A campanha em Espanha também mostra como a União Europeia se vai fazendo presente na política interna, com dirigentes socialistas a afirmarem que Bruxelas não veria com bons olhos uma vitória à direita, e a atribuir a Ursula von der Leyen críticas a Feijóo, obrigando a Comissão Europeia a desmentir «categoricamente» os factos relatados num artigo publicado no El País.

Mas, com cerca de 20 por cento de eleitores indecisos (a maioria à esquerda), todos os cenários estão em aberto, embora uns sejam mais prováveis do que outros. E, independentemente do vencedor, há outras questões importantes: conseguirá o PP sozinho ter mais votos do que a esquerda, ou prevalecerá a lógica de blocos? O disputado lugar será para a esquerda ou para a direita? Que peso terão os partidos independentistas? Somam-se a estas questões os desafios processuais de umas eleições em que mais de 2.6 milhões de eleitores votam por correio.

 

‘Ânimo muito em baixo’

Em declarações ao El Mundo, fonte do partido socialista confessava que a situação é difícil: «O partido está cansado e com o ânimo em baixo, muito em baixo». Mas Pedro Sánchez não baixa os braços.
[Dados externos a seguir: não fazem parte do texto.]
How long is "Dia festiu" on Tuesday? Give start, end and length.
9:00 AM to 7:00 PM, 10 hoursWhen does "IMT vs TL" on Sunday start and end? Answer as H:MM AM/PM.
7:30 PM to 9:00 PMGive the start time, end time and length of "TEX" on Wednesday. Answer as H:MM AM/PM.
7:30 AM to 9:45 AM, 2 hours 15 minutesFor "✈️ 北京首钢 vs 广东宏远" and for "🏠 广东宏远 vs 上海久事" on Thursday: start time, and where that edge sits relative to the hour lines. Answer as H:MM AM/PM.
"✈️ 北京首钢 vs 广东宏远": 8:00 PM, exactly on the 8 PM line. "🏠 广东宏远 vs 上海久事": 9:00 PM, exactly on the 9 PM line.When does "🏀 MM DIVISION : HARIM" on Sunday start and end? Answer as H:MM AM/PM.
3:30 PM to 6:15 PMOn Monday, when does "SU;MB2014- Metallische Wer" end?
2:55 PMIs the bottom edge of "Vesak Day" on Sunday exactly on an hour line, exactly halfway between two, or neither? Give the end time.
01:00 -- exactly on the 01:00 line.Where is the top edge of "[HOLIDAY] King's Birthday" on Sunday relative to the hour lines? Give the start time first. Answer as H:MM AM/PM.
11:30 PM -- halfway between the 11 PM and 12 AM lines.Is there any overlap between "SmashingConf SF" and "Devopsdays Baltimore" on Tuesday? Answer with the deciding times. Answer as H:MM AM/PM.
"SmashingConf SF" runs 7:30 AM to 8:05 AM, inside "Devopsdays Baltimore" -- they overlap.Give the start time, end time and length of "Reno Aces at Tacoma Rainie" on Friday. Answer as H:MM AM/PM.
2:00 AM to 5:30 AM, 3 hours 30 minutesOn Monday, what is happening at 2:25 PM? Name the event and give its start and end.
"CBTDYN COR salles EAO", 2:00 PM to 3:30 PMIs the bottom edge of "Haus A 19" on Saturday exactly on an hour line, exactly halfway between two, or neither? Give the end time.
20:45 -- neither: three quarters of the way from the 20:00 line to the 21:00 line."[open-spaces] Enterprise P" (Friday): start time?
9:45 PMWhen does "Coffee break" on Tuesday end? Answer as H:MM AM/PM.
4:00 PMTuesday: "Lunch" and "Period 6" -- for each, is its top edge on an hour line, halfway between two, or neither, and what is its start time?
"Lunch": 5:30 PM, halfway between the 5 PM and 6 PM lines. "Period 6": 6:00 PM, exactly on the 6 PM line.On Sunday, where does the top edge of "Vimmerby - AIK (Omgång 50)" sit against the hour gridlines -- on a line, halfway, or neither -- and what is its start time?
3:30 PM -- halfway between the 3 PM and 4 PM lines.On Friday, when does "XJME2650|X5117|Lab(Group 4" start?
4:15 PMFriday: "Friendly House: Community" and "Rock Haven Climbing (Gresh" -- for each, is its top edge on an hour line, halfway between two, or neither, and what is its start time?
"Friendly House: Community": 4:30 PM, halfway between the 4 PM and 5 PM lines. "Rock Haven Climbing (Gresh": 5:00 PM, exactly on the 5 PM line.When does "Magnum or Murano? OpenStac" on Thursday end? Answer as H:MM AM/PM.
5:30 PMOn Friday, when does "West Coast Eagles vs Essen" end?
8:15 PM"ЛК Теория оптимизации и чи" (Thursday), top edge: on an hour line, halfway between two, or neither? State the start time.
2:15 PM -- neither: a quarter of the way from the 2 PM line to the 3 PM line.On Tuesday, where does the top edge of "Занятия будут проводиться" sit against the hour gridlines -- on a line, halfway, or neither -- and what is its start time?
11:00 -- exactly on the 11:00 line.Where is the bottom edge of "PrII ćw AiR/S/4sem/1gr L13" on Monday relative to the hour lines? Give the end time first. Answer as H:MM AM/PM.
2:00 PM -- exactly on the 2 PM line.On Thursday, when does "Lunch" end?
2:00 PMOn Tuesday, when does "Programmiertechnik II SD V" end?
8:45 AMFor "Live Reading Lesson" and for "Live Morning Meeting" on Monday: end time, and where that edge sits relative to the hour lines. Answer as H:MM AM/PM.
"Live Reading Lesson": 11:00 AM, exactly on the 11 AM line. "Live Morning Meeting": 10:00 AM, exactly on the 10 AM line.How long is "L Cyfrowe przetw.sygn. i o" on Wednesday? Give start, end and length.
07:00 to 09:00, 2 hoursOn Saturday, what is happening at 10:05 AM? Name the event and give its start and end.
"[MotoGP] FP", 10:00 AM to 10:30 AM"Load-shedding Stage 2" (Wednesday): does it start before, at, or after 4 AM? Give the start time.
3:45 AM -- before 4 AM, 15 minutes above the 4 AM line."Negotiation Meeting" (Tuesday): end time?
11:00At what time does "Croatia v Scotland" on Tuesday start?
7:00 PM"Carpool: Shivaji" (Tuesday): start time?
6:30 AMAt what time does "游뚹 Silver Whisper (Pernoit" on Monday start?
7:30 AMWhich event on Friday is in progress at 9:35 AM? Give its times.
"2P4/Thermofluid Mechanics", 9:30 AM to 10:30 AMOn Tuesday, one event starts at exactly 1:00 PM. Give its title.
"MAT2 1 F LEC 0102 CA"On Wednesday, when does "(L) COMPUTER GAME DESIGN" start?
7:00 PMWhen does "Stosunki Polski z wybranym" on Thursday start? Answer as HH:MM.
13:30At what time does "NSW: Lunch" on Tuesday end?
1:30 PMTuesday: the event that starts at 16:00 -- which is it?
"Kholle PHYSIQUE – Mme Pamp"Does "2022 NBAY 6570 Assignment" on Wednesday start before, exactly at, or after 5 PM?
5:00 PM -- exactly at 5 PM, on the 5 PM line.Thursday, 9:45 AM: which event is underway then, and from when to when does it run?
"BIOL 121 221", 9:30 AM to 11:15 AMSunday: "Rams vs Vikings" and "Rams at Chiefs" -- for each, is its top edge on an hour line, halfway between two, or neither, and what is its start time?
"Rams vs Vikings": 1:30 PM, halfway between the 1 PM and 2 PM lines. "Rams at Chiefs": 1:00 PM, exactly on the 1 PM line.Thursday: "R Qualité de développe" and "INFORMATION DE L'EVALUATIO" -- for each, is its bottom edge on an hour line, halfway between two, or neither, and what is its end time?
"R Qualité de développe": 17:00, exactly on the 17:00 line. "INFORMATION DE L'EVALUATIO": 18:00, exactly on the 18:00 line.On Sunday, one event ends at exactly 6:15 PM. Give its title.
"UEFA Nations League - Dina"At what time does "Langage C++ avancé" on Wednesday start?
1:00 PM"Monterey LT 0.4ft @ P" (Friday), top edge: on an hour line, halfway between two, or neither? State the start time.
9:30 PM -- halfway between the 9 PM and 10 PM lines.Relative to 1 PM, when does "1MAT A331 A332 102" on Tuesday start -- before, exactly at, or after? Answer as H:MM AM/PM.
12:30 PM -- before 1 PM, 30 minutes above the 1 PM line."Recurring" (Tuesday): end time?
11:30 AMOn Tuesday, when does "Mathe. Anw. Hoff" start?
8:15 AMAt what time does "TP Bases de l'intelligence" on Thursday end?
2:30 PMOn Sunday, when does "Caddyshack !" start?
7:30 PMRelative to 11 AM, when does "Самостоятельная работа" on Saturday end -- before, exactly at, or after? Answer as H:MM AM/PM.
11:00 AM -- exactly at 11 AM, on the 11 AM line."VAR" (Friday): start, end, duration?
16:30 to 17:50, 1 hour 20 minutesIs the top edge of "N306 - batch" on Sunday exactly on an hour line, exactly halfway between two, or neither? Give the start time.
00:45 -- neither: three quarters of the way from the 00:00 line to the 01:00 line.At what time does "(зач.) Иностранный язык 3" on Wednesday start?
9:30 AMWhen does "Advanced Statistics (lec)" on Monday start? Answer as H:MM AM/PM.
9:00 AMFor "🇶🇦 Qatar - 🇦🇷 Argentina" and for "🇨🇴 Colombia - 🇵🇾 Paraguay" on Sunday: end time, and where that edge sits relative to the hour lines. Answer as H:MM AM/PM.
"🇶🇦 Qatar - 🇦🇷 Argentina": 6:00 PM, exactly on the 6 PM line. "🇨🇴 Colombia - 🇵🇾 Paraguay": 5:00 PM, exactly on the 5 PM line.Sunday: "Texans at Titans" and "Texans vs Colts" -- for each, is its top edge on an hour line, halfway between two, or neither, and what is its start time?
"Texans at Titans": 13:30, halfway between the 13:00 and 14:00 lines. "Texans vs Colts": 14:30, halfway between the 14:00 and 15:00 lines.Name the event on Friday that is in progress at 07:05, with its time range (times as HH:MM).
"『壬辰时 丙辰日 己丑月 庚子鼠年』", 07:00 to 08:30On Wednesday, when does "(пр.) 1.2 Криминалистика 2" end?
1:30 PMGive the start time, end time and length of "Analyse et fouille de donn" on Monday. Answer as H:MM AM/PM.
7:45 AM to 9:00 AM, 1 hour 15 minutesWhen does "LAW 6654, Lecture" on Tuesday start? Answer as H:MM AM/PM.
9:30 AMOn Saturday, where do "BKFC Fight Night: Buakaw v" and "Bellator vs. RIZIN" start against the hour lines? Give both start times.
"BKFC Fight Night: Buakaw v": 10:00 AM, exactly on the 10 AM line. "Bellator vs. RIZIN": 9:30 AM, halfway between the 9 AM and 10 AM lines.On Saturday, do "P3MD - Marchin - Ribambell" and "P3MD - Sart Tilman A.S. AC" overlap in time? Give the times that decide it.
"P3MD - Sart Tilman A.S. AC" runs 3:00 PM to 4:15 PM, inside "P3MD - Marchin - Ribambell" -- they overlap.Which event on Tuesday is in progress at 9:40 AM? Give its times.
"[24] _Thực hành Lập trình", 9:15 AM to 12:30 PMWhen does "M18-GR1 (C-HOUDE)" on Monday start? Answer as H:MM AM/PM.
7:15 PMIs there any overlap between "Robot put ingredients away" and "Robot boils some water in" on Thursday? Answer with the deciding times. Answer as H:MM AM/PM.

Em Barcelona, o ainda primeiro-ministro lembrou a sua estratégia: «Procurar votos até debaixo das pedras» para conseguir aprovar políticas (ou viabilizar governos).

A campanha e as sondagens sugerem que o PSOE pode ser penalizado nas urnas pelo Rubicão que Sánchez cruzou para chegar ao poder. Somando à perda de rendimento das famílias, os indultos, o fim do crime de sedição e as leis mais ideológicas do ministério de Irene Montero podem ter alienado eleitores do centro-esquerda. E tudo indica que, vencendo, o preço para Sánchez permanecer na Moncloa será agora mais alto: a Esquerda Republicana da Catalunha (ERC) e o Bildu já anunciaram que, caso voltem a ser necessários, as suas exigências aumentarão.

Sánchez apostou na ameaça de um pacto entre o PP e Vox, num momento em que estes dois partidos negociavam acordos de governo em algumas regiões. Mas é possível que a rejeição do sanchismo mobilize mais do que o medo de uma possível chegada da direita radical à Moncloa.

Nas últimas semanas, Pedro Sánchez mudou a estratégia e intensificou a campanha de rua e mediática, falando sobretudo para o eleitorado feminino e mais jovem. No início da semana, o presidente do Governo espanhol faltou ao jantar de gala da cimeira União Europeia-América Latina / Caribe para participar num ato de campanha em Huesca. A campanha socialista também ajustou o alvo, centrando-se menos nos perigos do VOX e mais no ataque direto ao PP, com Sánchez a acusar Feijóo de «obstruir» a sua legislatura, e de «não ter parado de mentir» durante toda a campanha.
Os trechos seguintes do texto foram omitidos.